Inspired by the Aveda Mission, the spirit of the new Aveda SS20 creative collection is a combination of punk, teddy girl and 1950s French New Look. I was inspired by these eras of political activism, protest and female empowerment.
I have always believed that hair is the fashion of the body, and the idea of this collection was to take classic techniques and market finds and blend them with pieces from the newest catwalk collections. Doing so would show that something old can look just as fresh and relevant as something new, as well as how both can be combined seamlessly to create a modern, contemporary and entirely relevant new hybrid look.
All of the hair featured in this collection is either recycled or re-used, from techniques to actual hairpieces.
The message is one of valuing those items that already exist and using them as building blocks to create something brand new. Additionally, all of the fabrics featured in the shoot are naturally occurring.
The world is currently in the midst of a new “Youthquake,” where young people are rallying their forces and taking over the political mantle of the day. Uppermost on their agenda is the protection of our planet and the desire to bring an end to the senseless destruction that we, as a race, have caused in recent decades.

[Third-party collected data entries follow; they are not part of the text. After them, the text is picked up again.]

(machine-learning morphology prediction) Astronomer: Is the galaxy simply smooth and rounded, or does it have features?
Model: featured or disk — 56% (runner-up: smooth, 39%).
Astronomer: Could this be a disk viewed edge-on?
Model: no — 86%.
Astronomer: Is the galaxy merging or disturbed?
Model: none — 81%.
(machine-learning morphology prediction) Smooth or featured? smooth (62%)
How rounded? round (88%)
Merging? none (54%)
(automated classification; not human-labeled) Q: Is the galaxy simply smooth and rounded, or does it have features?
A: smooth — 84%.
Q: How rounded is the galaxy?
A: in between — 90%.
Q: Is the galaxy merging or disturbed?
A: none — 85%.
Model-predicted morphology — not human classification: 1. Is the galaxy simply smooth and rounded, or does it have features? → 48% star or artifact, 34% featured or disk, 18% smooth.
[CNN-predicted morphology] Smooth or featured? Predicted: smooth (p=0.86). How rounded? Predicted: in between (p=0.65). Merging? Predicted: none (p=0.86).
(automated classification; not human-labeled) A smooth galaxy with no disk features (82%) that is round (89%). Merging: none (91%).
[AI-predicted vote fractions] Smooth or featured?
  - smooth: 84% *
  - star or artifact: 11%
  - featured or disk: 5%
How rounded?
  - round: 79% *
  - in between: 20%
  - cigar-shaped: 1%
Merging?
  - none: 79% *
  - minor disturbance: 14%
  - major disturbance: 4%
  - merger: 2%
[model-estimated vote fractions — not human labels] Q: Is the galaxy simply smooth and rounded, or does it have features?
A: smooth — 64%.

Climate change and global warming, the plastic waste that is polluting our oceans and the giant landfills that are endangering our natural habitats are all central topics in this new dialogue, which has redefined the conversation amongst our youth. The need to curb completely unnecessary and unacceptable levels of consumption and, in turn, limit the wanton waste that has come to define normal life is now being heralded as the most important political topic of the day.

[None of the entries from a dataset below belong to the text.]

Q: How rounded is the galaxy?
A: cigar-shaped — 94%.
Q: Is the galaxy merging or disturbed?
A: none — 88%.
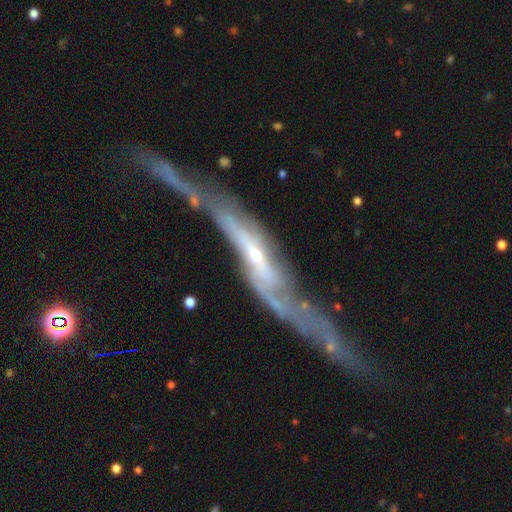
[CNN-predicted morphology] The model was most divided on "edge-on disk": yes: 55%, no: 45%. Remaining: smooth or featured — featured or disk (81%); merging — none (49%).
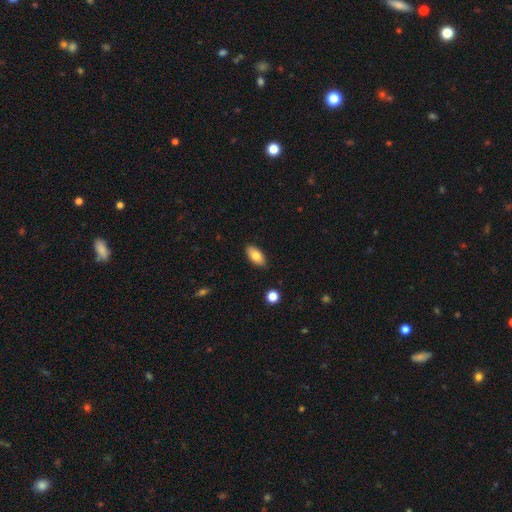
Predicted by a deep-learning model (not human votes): A smooth galaxy with no disk features (81%) that is in between round and cigar-shaped (91%). Merging: none (88%).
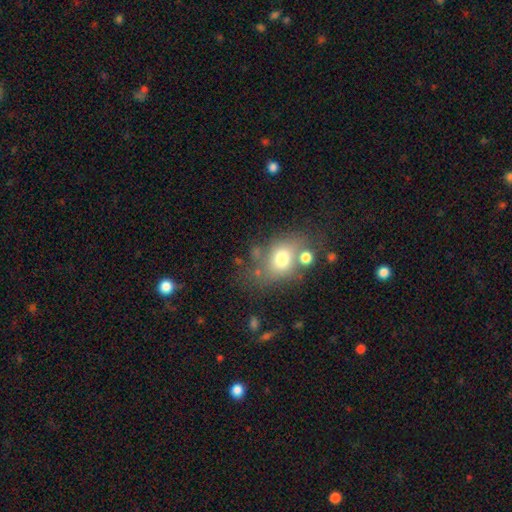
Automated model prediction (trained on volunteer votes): The model was most divided on "how rounded": in between: 60%, round: 38%, cigar-shaped: 2%. More confident: smooth or featured — smooth (66%); merging — none (61%).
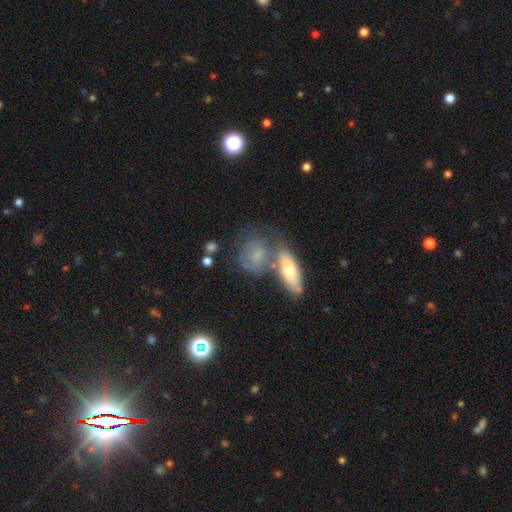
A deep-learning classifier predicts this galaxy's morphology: Smooth or featured? smooth (57%)
How rounded? in between (56%)
Merging? none (40%)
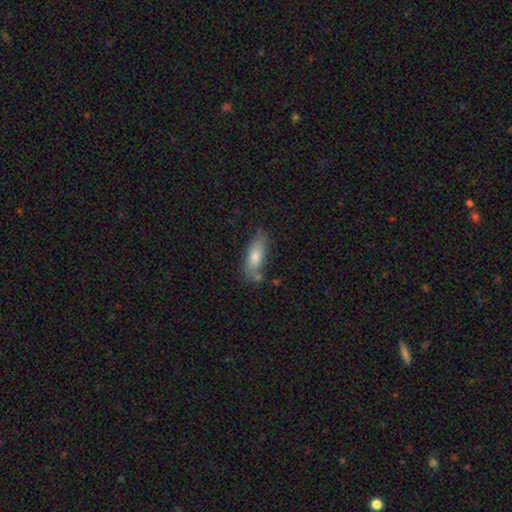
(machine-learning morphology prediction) smooth-or-featured: smooth: 73% | featured or disk: 19% | star or artifact: 7%
  how-rounded: in between: 61% | cigar-shaped: 36% | round: 3%
  merging: none: 66% | minor disturbance: 20% | merger: 9% | major disturbance: 5%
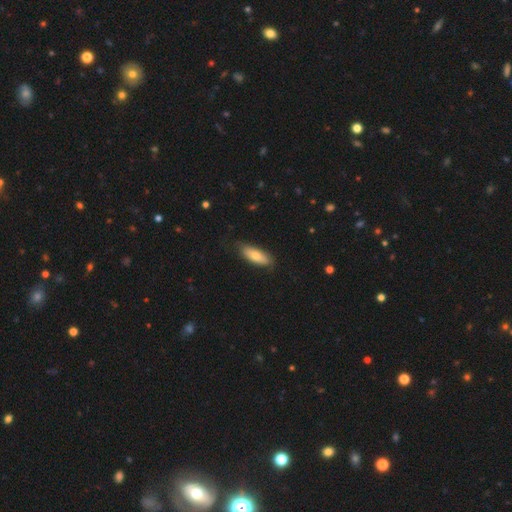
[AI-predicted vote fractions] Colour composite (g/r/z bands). It shows a smooth galaxy with no disk features (73%) that is in between round and cigar-shaped (68%). Merging: none (75%).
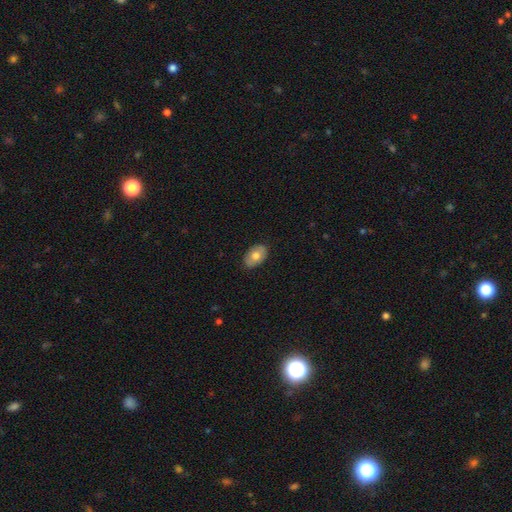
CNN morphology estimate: Overall: smooth (70%). How rounded: in between (88%). Merging: none (86%).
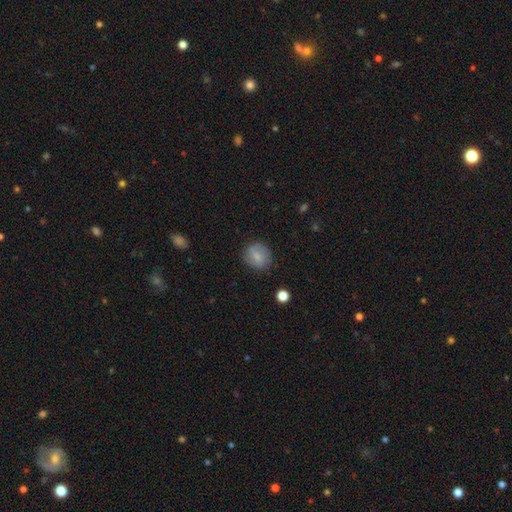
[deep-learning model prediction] The model was most divided on "smooth or featured": smooth: 63%, featured or disk: 26%, star or artifact: 11%. More confident: merging — none (83%); how rounded — round (77%).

This new political agenda is also reflected in young people’s style decisions, such as how they express themselves through the clothes they wear, the hairstyles they go for and the beauty and grooming decisions they make. Most important is the desire to be seen as both responsible and conscious when it comes to matters of consumption and the resulting waste.

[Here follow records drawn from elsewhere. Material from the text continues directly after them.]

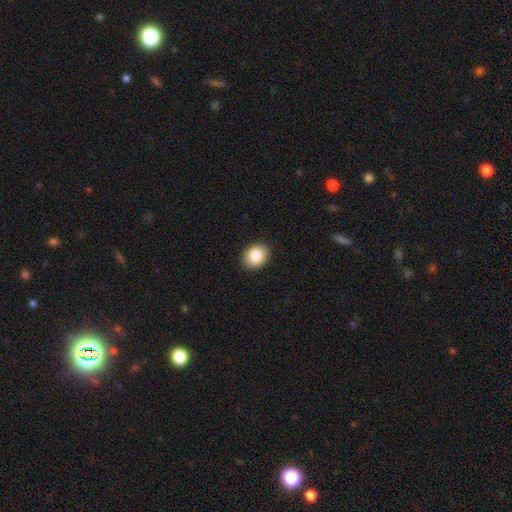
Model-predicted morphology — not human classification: Smooth or featured? smooth (84%)
How rounded? in between (53%)
Merging? none (90%)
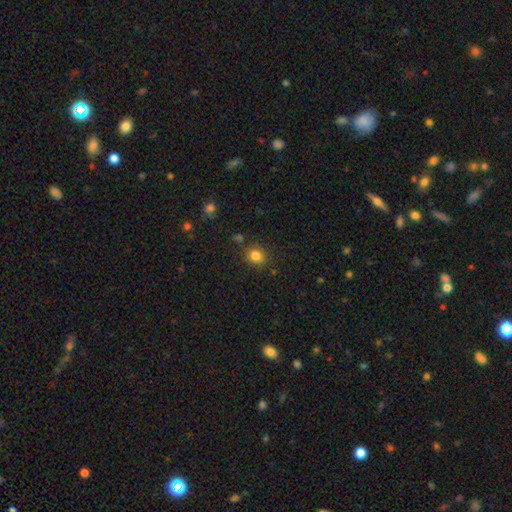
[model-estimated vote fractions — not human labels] Smooth or featured: smooth — 82% (star or artifact — 12%)
How rounded: round — 77% (in between — 22%)
Merging: none — 84% (minor disturbance — 10%)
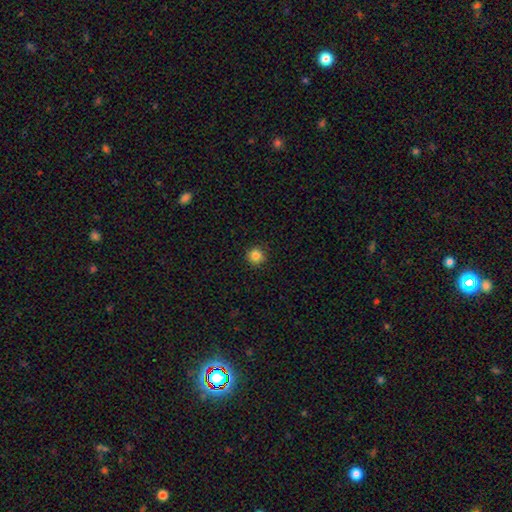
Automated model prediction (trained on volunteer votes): A smooth galaxy with no disk features (84%) that is round (95%). Merging: none (92%).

A recent cover of British Vogue features pop icon Taylor Swift wearing a vintage Chanel jacket. The magazine’s editor-in-chief, Edward Enninful, explains that his decision to feature vintage on the cover was motivated by the increased focus on conscious fashion and social responsibility that readers are looking to find in the publications they read. This sentiment is echoed by American Vogue’s editor-in-chief Anna Wintour who is passionate about addressing the throwaway culture that has come to define fashion the world over. The message they are both looking to communicate is one of ‘buy less, buy better and buy to last’.
This is exactly why I wanted to launch “The Revolution of Reinvention” collection at this moment in time. We don’t always need new techniques, new clothes, etc. It’s all about quality that can last the test of time, whether that’s in a haircut or in a dress, and that’s why it’s so important to be a master of the classics.